*What you should do*.
Put the lines of the entries below into a numbered list, from the first line through the line containing "Reading right to left, list", and omit blank lines.

*Data provided*.
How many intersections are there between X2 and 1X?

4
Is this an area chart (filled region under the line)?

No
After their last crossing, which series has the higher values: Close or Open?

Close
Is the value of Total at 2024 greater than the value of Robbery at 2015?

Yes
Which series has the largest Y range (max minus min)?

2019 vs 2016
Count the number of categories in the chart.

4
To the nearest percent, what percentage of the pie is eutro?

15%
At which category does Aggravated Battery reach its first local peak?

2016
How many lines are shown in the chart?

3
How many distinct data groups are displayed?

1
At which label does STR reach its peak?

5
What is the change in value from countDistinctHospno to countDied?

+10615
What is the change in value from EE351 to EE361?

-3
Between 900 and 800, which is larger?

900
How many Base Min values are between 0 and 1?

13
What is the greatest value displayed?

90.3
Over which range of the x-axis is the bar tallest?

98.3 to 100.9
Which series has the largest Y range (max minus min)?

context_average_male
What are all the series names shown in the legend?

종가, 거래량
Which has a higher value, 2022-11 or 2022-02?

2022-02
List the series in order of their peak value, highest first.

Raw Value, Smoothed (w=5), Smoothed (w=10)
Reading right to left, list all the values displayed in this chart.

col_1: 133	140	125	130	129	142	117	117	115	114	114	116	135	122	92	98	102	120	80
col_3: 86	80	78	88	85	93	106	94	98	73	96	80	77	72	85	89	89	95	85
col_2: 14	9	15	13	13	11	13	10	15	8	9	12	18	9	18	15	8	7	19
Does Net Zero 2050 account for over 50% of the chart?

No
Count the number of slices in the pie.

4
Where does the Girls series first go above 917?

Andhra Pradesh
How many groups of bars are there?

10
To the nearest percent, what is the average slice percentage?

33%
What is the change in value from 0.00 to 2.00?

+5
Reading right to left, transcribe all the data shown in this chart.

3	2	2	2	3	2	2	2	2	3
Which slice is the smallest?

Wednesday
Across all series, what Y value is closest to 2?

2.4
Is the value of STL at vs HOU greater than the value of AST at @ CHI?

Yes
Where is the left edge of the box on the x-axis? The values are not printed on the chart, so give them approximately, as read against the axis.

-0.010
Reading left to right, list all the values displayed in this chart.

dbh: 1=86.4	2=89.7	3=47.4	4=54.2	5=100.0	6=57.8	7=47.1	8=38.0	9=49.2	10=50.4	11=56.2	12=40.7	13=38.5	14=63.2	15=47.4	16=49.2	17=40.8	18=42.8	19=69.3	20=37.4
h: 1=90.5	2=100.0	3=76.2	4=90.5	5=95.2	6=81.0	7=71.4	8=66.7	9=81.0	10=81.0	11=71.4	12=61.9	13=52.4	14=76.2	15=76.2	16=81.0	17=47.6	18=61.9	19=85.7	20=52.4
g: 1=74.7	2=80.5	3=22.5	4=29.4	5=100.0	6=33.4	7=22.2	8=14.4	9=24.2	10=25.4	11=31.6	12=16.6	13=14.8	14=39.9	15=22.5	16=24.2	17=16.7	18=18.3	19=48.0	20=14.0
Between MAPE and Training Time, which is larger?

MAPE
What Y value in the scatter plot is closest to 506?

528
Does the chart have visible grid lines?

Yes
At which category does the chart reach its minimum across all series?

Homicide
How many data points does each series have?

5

*Expected answer*.
1. How many intersections are there between X2 and 1X?
2. 4
3. Is this an area chart (filled region under the line)?
4. No
5. After their last crossing, which series has the higher values: Close or Open?
6. Close
7. Is the value of Total at 2024 greater than the value of Robbery at 2015?
8. Yes
9. Which series has the largest Y range (max minus min)?
10. 2019 vs 2016
11. Count the number of categories in the chart.
12. 4
13. To the nearest percent, what percentage of the pie is eutro?
14. 15%
15. At which category does Aggravated Battery reach its first local peak?
16. 2016
17. How many lines are shown in the chart?
18. 3
19. How many distinct data groups are displayed?
20. 1
21. At which label does STR reach its peak?
22. 5
23. What is the change in value from countDistinctHospno to countDied?
24. +10615
25. What is the change in value from EE351 to EE361?
26. -3
27. Between 900 and 800, which is larger?
28. 900
29. How many Base Min values are between 0 and 1?
30. 13
31. What is the greatest value displayed?
32. 90.3
33. Over which range of the x-axis is the bar tallest?
34. 98.3 to 100.9
35. Which series has the largest Y range (max minus min)?
36. context_average_male
37. What are all the series names shown in the legend?
38. 종가, 거래량
39. Which has a higher value, 2022-11 or 2022-02?
40. 2022-02
41. List the series in order of their peak value, highest first.
42. Raw Value, Smoothed (w=5), Smoothed (w=10)
43. Reading right to left, list all the values displayed in this chart.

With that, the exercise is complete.